*TEXT SHOWN*.
*-*-*

OK, sorry for that sed line, it is obviously difficult to read but that
is the way sed is.
when you use \( \) constructs, you store the part that is matched between
the "()" under a number (sequentialy affected. so to retreive the result
you use \1 for the first one , \2 for the second one ...
for ths to work, you have to mach the entire line from the 1st char to
the last.
so my script substitute the entire line by what was stored under \2
the line is decomposed by matching :
from the begining every char until "driver" followed by some spaces (and
storing the words before driver under \1 but this will not be used ...)
then store under \2 the next word (limited by a space [should be modified
to allow tabs, comma ...] as a word separator).
then store the end under \3 (don't know why i stored everything but i did
it).
yes, sed is far worst than awk and perl ... but i though this would be
easier to do with sed, maybe i was wrong.
pascal
-----Original Message-----
From: omer ansari [SMTP:[EMAIL PROTECTED]]
Sent: Friday, April 23, 1999 2:12 PM
To: LENGARD Pascal OCISI
Subject: Re: grep for line.
> with the same example something like this output only the word after
> "driver":
> cat example | sed -e 's/\(.*\)driver *\([^ ]*\) \(.*\)/\2/'
>
> will output:
> can
> is
>
hi i've been wracking my brain on that sed line u wrote for quite some
time,
i even went to the man pages on the net (as i dont have access to a linux
box right now). but i couldn't really understand how that line does what
it
does.
could u fill in the gaps?
i understand that u are substituting X instead of Y. Now originally, Y
stands for: \(.*\)driver *\([^ ]*\) \(.*\)
and X stands for: 2
Y is decrypted as: anything and everything before the word driver and
anything after it? and thats where i get lost!
could u just take a little time out and explain this to me?
regards,
>
> hope this helps
> pascal
>
> -----Original Message-----
> From: Ray Olszewski [SMTP:[EMAIL PROTECTED]]
> Sent: Friday, April 23, 1999 12:44 AM
> To: [EMAIL PROTECTED]
> Subject: Re: grep for line.

*-*-*

*YOUR INSTRUCTIONS*.
Answer these questions from the email about the sed command:
(a) Under which reference does the sed line store the word that follows "driver"?
(b) On what day and date was the message from omer ansari sent?
(c) Which two words does the quoted example say the command will output?

*DATASET CONTENT*.

*-*-*

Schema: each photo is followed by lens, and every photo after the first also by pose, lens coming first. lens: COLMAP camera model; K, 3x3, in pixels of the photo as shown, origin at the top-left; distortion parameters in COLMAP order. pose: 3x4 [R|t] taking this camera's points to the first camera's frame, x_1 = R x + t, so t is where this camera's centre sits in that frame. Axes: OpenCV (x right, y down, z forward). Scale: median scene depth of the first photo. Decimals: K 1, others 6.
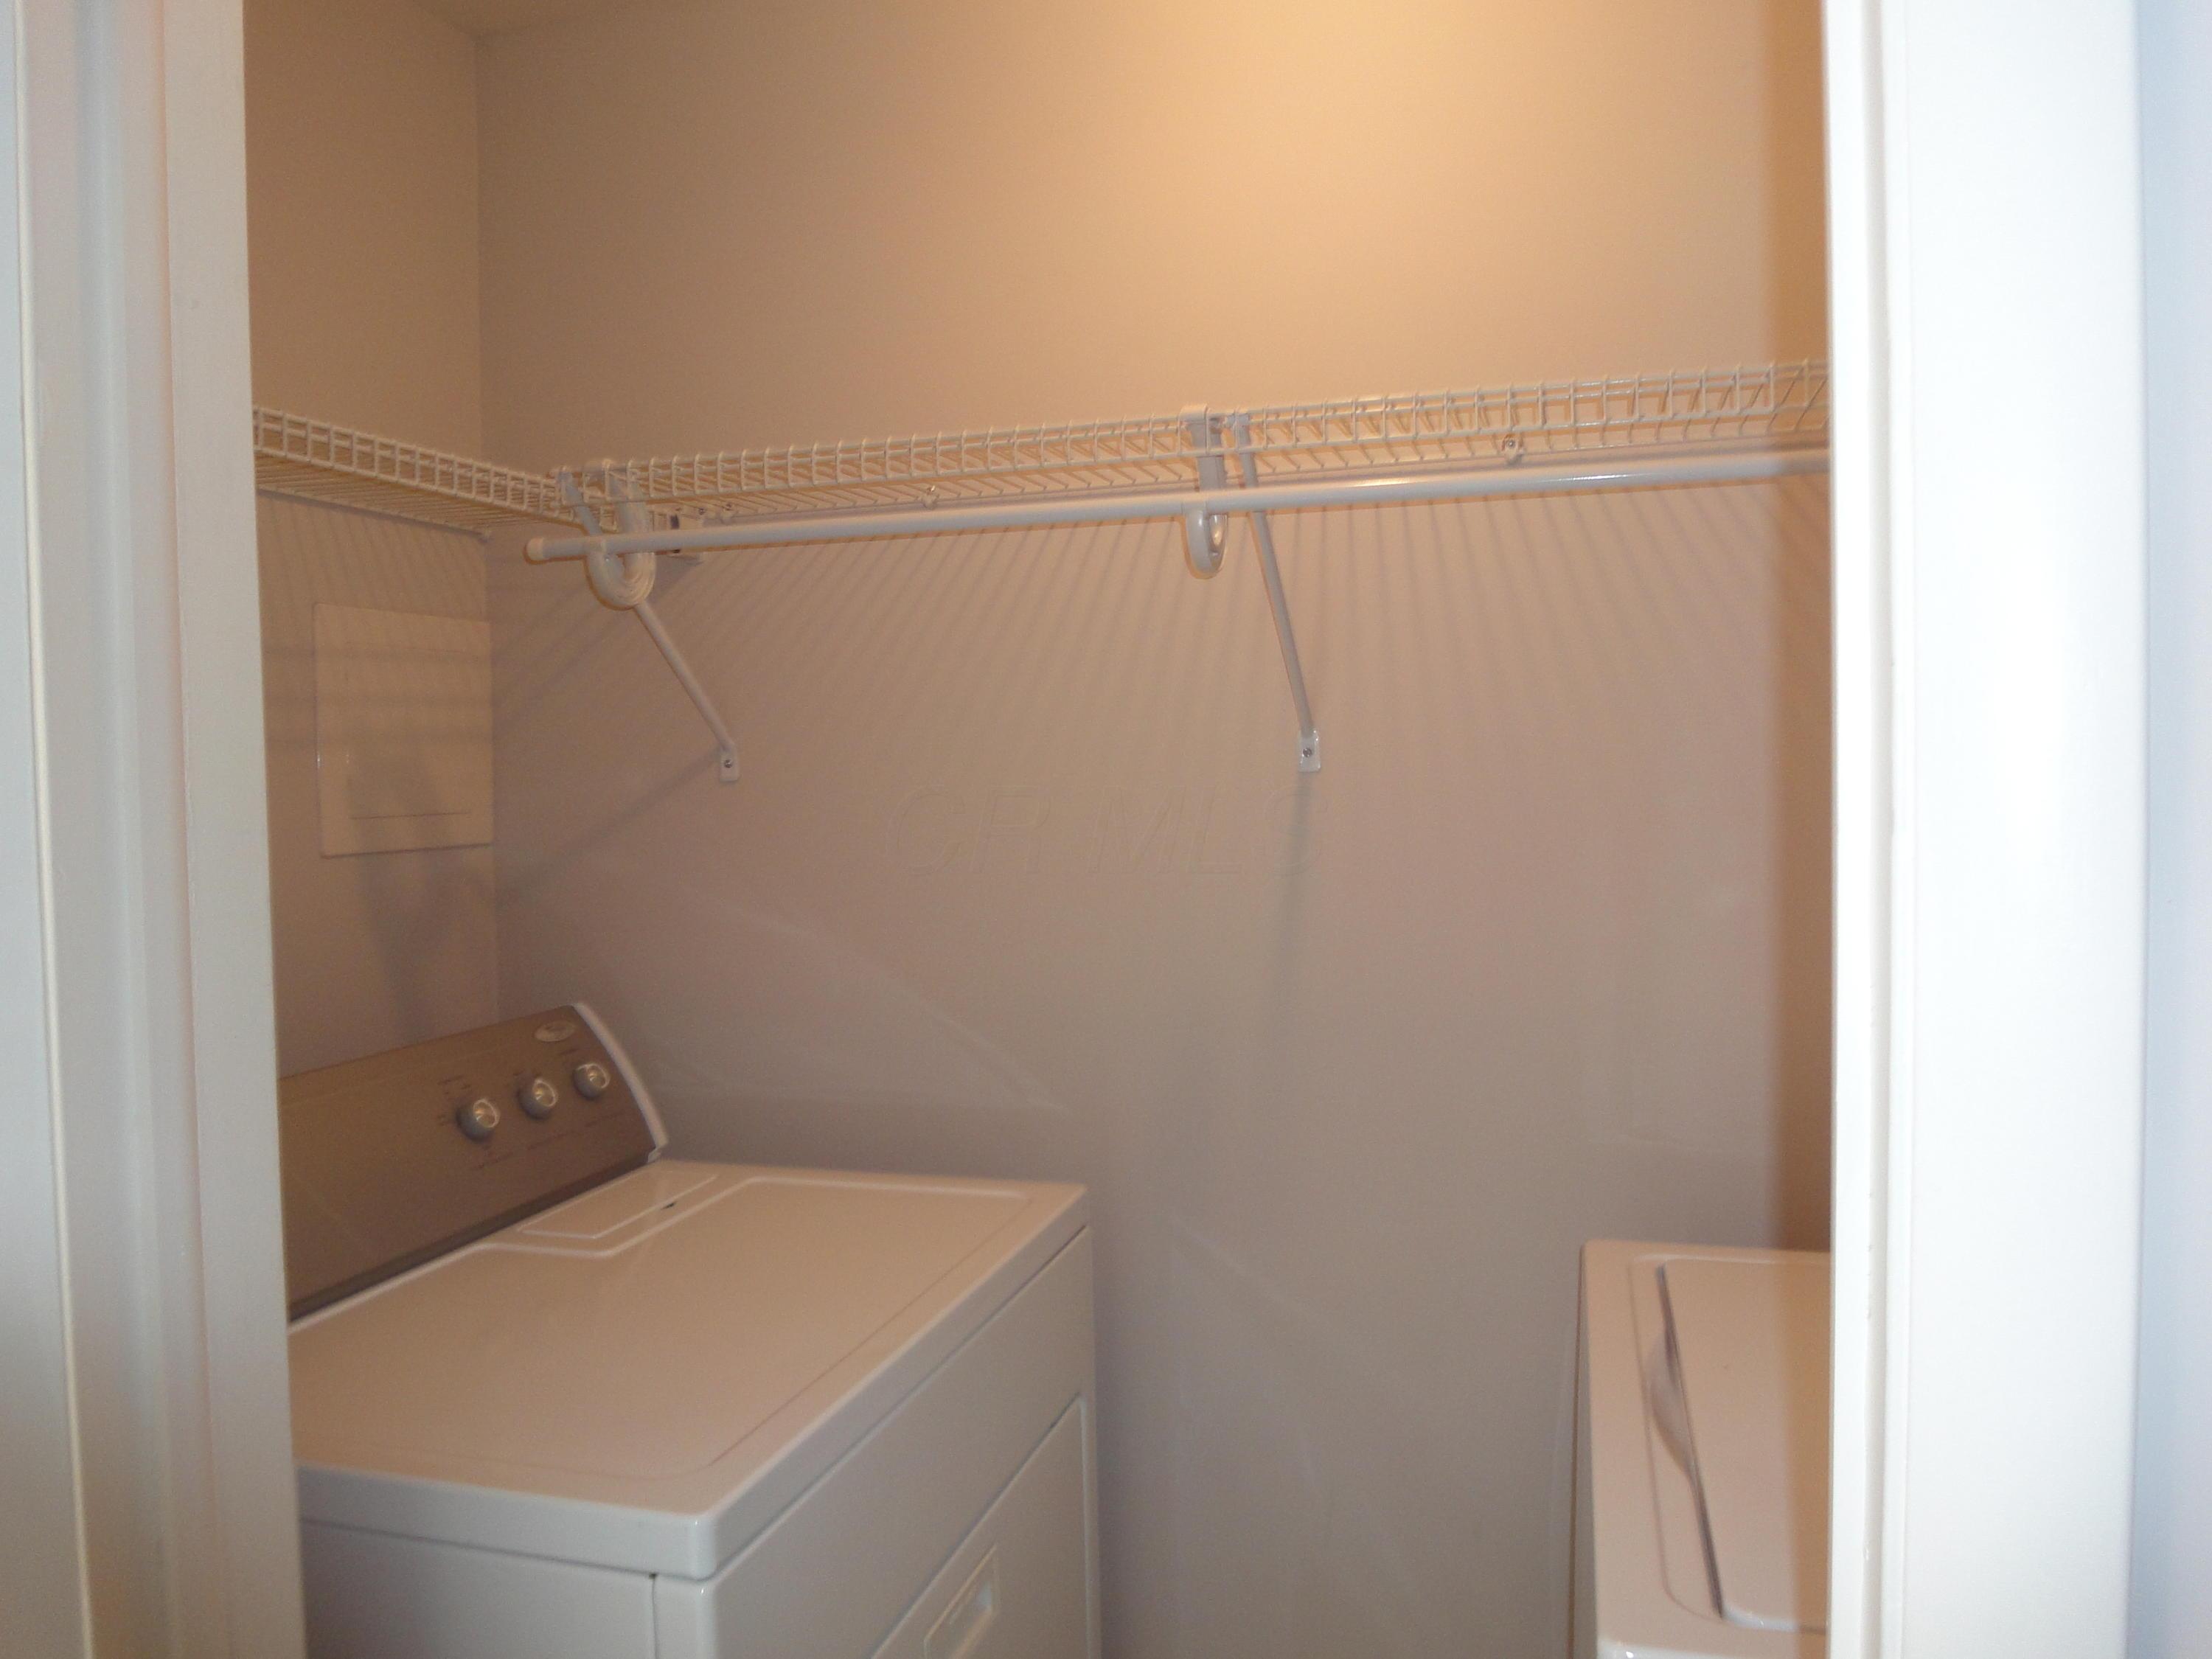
lens RADIAL K [[1566.6, 0, 1106.6], [0, 1566.6, 824.1], [0, 0, 1]] dist [-0.040564, 0.002486]
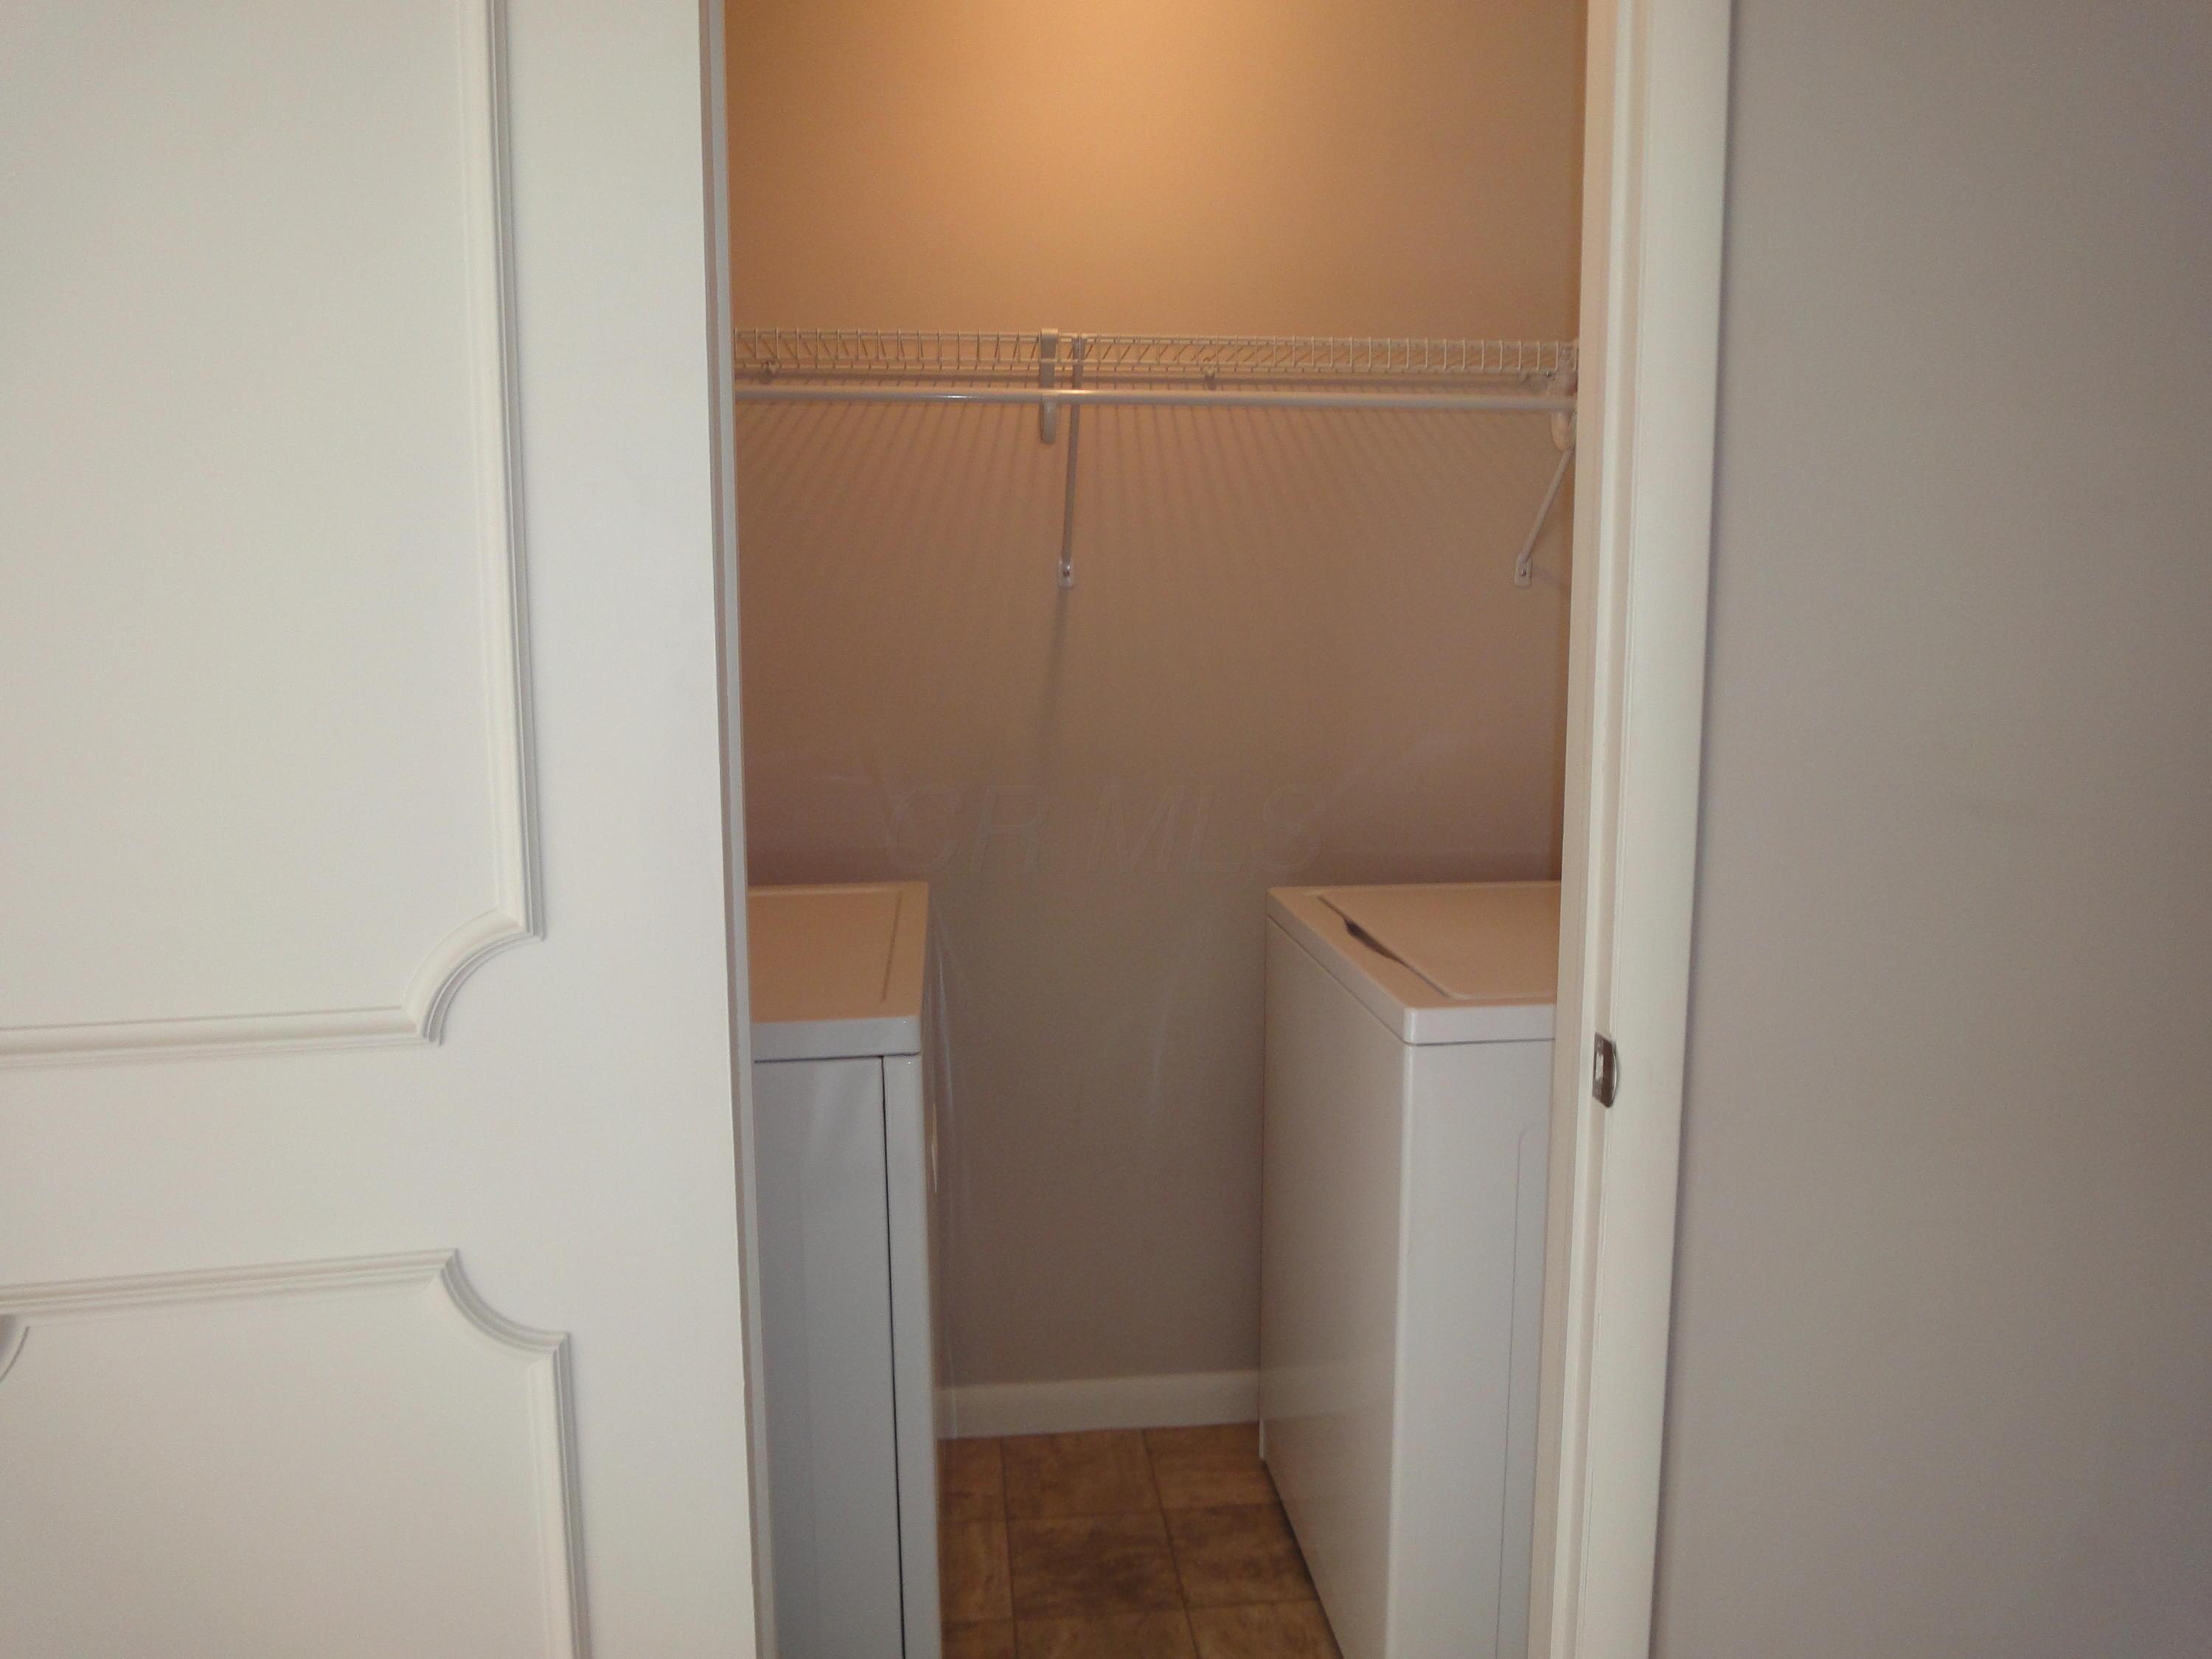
lens RADIAL K [[1566.6, 0, 1101.4], [0, 1566.6, 833.4], [0, 0, 1]] dist [-0.040564, 0.002486]
pose [[0.882707, -0.049699, 0.467288, -0.589058], [0.026585, 0.998081, 0.055933, 0.127255], [-0.469170, -0.036949, 0.882334, -0.350584]]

*-*-*

*RESPONSE AREA*.
(a) \2
(b) Friday, April 23, 1999
(c) "can" and "is"